Całość pracuje gładko i płynnie, a o przełączaniu pomiędzy silnikami informuje przede wszystkim zmieniający się kolor cyfrowego prędkościomierza (z białego na niebieski). Typowo dla hybryd, już przy niskich obrotach czuć przypływ fali elektrycznych niutonometrów, która niweluje początkową słabość silnika spalinowego, pozwalając na sprawne poruszanie się np. w warunkach miejskich. 

Jak na plug-ina przystało, Peugeot jest w stanie jeździć wyłącznie siłą elektronów. Czyni to sprawnie, rozpędzając się maksymalnie do 140 km/h – później przełącza się na napęd hybrydowy. I choć Francuzi deklarują zasięg 42 km, w miejskich warunkach 508 PSE osiągnęło 35 km (temp. ok. 21°C) – na tyle wystarcza akumulator o pojemności 11,5 kWh (użytkowo: ok 10 kWh). 

Peugeot 508 PSE SW - gniazdo ładowania
Standardowa ładowarka pokładowa ma moc 3,7 kW. W opcji: 7,4 kW.

Seryjnie na pokładzie francuskie auto ma ładowarkę o mocy 3,7 kW, a to oznacza, że uzupełnienie prądu z domowej sieci trwa ok. 6,5 godz. Za 1500 zł czas ten można skrócić o ponad połowę – wtedy na pokładzie pojawia się mocniejsza ładowarka (7,4 kW). Możliwość szybkiego „nabijania” baterii nie jest dostępna.  

Osiągi: szybko, ale...

508 PSE, zmuszone do przywołania całej mocy, do 100 km/h rozpędza się w 5,4 s, a do 160 km/h – w 12,7 s. Czy to szybko? Dla porównania 310-konna Cupra Formentor na to samo potrzebuje, odpowiednio, 5,0 i 12,2 s. Szkoda tylko, że ostremu rozpędzaniu nie towarzyszą głębsze i bardziej sportowe dźwięki.

508 PSE potrafi być oszczędne: w trasie zużywa 6,2, a w mieście ok. 8,3 l paliwa na 100 km.

> **Polecenie**: Dopisz dalszy ciąg powyższego tekstu o Peugeocie 508 PSE, zaczynając zaraz po jego ostatnim zdaniu.

> **Prezentowane dane**:
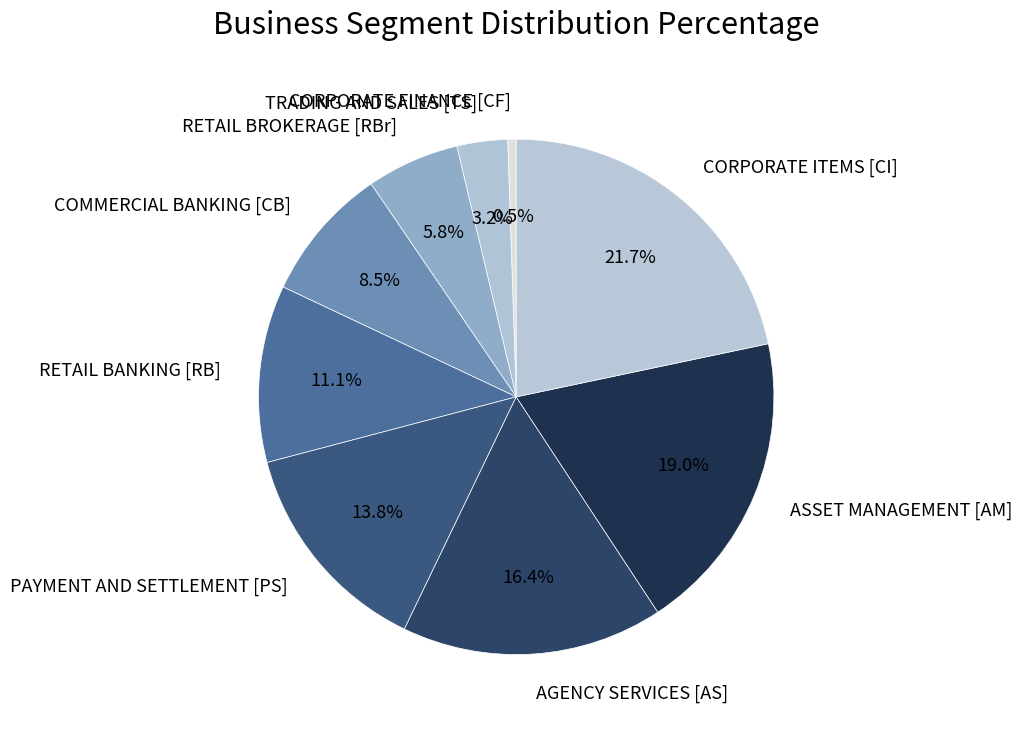

To the nearest percent, what is the combined percentage of PAYMENT AND SETTLEMENT [PS] and AGENCY SERVICES [AS]?

30%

> **Odpowiedź na polecenie**:
Na wrażenia zza kierownicy bardzo mocno wpływa jednak co innego. To tryby jazdy i wynikająca z nich praca automatu. W podstawowych 8-stopniowa przekładnia nawet po lekkim odpuszczeniu gazu, jak w transie, wrzuca wyższy bieg. Czyni to jednak zgrabnie i szybko, a na kickdown reaguje całkiem sprawnie. Mimo to czasem bywa niesforna i po niedużym wychyleniu gazu powoduje nagły wzrost obrotów, a przy okazji – hałasu w znakomicie wyciszonej kabinie. Dopiero przełączenie w ustawienie Sport wyciąga z napędu więcej charakteru. Reakcje są ostrzejsze, przyspieszenia raptowniejsze, a skrzynia przestaje być nastawiona tylko na oszczędzanie. 

Peugeot 508 PSE SW - ekran
Do wyboru jest pięć trybów jazdy: Sport wydobywa z PSE najwięcej werwy, a 4WD dba o stałe dopędzanie tylnej osi za pomocą silnika elektrycznego.

W efekcie przez chwilę pozostaje na pojedynczym biegu i sama redukuje np. przy dojeździe do skrętu. Niestety, tryb ręczny nigdy nie działa tak, jak się tego od niego oczekuje. 

Układ jezdny: stronę komfortu

Choć francuskie kombi ma obniżone zawieszenie, zoptymalizowane pod kątem dynamiki amortyzatory i zwiększony rozstaw kół (o 24 mm z przodu i 12 mm z tyłu) oraz znaczek PSE, mocno tuszuje swoje ambicje. Owszem, zawsze jest bezpośrednie, ale nigdy nie staje się ostre w reakcjach. Za to jego usztywniony układ jezdny nawet na podniszczonych drogach nie traci dobrych manier. 

Peugeot 508 PSE SW - hamulce
Przednie tarcze hamulcowe mają średnicę 380 mm i 4-tłoczkowe zaciski.

To zresztą kolejna zaskakująca cecha 508 PSE, które zazwyczaj cicho i łagodnie tłumi nierówności (także w trybie Sport) i nie pozwala sobie na wzdłużne bujanie. Jedynie na najbardziej parszywych pojedynczych zagłębieniach nieco we znaki dają się wielkie koła (20’’).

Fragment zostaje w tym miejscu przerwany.